=== Problem to solve ===
Change "common name" to "vernacular name" in the records from the start up to and including the line with "genus: Prosopis", and give back only those lines with nothing else altered.

— Start —

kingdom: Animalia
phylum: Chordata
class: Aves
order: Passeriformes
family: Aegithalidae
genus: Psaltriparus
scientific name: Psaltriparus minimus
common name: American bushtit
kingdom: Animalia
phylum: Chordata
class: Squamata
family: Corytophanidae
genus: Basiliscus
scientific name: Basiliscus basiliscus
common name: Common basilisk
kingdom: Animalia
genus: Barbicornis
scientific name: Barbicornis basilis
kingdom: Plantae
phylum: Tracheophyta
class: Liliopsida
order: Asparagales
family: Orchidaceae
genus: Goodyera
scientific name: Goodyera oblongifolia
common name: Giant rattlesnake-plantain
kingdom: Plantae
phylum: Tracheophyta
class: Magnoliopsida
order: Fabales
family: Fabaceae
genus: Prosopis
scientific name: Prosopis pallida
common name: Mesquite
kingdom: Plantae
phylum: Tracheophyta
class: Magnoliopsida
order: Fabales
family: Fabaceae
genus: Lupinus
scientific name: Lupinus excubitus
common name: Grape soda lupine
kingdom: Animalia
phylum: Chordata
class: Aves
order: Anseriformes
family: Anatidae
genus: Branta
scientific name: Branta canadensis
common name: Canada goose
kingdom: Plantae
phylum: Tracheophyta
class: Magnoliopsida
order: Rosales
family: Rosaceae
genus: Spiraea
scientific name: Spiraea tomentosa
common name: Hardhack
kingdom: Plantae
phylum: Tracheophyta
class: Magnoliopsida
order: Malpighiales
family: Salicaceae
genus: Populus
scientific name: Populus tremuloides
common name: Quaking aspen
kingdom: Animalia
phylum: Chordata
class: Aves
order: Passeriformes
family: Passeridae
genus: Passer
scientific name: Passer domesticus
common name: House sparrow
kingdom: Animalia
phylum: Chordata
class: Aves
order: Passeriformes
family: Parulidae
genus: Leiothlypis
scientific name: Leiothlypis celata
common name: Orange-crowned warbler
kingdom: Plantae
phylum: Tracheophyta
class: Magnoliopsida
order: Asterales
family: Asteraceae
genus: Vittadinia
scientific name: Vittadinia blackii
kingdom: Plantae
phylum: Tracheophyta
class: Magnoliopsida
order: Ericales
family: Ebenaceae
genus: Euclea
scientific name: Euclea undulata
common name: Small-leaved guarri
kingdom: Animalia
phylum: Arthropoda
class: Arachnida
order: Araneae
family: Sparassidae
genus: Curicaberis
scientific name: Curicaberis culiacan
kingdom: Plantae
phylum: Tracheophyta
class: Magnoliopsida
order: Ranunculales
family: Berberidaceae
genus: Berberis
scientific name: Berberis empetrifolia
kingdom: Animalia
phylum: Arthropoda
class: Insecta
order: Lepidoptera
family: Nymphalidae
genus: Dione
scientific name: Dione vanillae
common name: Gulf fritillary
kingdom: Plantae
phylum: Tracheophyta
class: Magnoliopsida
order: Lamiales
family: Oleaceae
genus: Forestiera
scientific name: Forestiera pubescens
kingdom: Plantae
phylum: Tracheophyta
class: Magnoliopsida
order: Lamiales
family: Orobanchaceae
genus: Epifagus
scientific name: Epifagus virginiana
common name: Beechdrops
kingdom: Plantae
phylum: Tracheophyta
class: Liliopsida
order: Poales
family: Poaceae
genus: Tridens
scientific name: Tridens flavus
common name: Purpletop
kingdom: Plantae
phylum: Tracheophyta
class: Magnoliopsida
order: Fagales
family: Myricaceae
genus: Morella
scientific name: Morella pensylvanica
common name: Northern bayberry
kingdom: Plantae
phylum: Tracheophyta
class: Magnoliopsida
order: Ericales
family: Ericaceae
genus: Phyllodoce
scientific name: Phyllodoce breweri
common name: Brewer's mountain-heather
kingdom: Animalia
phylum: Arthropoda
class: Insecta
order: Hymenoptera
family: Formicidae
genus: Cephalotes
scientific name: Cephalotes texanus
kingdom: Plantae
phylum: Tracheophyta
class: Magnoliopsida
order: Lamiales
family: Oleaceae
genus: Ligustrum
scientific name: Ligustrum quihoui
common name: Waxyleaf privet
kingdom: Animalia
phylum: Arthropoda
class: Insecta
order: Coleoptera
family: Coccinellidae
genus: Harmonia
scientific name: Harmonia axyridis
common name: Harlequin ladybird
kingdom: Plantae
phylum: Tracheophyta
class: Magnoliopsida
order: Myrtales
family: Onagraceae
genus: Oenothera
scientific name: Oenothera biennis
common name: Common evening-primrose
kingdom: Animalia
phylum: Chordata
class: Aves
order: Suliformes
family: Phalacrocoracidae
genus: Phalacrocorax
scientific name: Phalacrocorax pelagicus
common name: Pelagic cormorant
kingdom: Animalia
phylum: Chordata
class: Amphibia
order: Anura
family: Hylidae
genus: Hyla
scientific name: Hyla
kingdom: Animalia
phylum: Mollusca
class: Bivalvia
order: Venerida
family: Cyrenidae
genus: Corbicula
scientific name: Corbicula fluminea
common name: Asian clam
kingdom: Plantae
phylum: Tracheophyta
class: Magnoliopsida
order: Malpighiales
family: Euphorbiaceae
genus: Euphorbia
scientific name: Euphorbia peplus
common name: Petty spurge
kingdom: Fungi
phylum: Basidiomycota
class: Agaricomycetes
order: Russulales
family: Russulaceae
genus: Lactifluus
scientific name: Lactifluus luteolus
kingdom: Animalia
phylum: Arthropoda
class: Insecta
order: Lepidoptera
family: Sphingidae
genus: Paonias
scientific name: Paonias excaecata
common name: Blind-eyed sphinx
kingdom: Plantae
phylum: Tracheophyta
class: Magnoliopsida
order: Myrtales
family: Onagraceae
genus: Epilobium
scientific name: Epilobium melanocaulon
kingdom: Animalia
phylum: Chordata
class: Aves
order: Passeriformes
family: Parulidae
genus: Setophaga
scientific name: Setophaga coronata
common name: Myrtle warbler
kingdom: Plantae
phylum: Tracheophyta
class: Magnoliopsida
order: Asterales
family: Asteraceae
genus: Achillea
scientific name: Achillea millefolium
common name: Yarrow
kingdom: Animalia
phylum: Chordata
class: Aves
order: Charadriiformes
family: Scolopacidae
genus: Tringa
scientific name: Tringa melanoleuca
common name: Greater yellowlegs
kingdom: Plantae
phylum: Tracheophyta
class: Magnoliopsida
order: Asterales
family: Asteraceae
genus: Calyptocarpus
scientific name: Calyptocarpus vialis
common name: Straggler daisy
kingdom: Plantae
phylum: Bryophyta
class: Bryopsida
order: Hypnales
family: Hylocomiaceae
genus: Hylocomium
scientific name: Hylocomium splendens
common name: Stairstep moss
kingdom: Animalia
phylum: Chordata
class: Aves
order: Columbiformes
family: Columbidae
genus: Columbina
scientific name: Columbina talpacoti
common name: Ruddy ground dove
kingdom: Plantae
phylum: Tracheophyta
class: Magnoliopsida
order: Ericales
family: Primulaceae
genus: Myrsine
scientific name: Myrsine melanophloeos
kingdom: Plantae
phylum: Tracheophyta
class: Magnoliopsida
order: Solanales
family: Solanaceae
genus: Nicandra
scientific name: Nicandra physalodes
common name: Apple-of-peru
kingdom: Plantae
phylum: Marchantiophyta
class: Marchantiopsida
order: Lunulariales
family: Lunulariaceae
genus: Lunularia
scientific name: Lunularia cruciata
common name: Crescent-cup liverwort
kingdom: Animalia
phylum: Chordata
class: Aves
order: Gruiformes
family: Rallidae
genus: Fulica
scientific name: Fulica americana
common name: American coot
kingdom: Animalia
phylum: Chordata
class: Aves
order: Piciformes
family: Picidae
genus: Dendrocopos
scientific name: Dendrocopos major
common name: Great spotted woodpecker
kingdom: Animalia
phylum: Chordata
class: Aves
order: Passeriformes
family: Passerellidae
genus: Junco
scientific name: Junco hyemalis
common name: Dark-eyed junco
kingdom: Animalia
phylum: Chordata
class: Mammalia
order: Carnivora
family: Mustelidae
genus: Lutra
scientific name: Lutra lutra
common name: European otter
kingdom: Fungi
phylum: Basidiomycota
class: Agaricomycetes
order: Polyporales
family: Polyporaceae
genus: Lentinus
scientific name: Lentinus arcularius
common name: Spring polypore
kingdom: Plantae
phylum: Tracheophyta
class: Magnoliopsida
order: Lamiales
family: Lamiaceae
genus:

— End —

=== Answer to the problem ===
kingdom: Animalia
phylum: Chordata
class: Aves
order: Passeriformes
family: Aegithalidae
genus: Psaltriparus
scientific name: Psaltriparus minimus
vernacular name: American bushtit
kingdom: Animalia
phylum: Chordata
class: Squamata
family: Corytophanidae
genus: Basiliscus
scientific name: Basiliscus basiliscus
vernacular name: Common basilisk
kingdom: Animalia
genus: Barbicornis
scientific name: Barbicornis basilis
kingdom: Plantae
phylum: Tracheophyta
class: Liliopsida
order: Asparagales
family: Orchidaceae
genus: Goodyera
scientific name: Goodyera oblongifolia
vernacular name: Giant rattlesnake-plantain
kingdom: Plantae
phylum: Tracheophyta
class: Magnoliopsida
order: Fabales
family: Fabaceae
genus: Prosopis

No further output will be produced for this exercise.